- TASK REQUIREMENTS
From the line containing "focal_35mm: 193" down to the last line of the data, output each line word for word and include nothing else.

- INFORMATION SUPPLIED
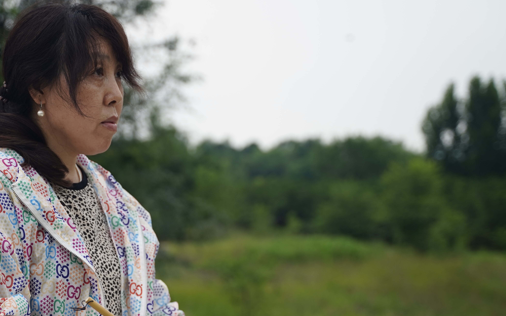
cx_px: 129
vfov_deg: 17.1
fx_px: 1048
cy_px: 237
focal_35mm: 76
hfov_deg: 26.8
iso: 250
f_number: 2.8
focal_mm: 49
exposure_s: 1/800
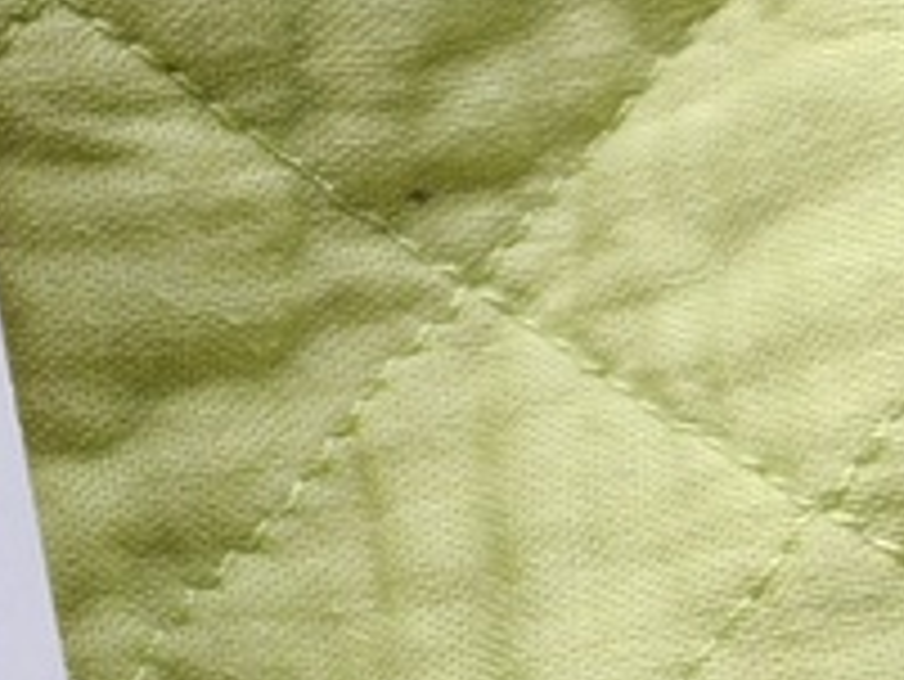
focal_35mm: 193
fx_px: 5043
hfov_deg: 9.3
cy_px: 518
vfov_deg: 7.7
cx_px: -1183
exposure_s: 1/320
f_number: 1.95
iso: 50
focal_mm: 5.52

- ANSWER SPACE
focal_35mm: 193
fx_px: 5043
hfov_deg: 9.3
cy_px: 518
vfov_deg: 7.7
cx_px: -1183
exposure_s: 1/320
f_number: 1.95
iso: 50
focal_mm: 5.52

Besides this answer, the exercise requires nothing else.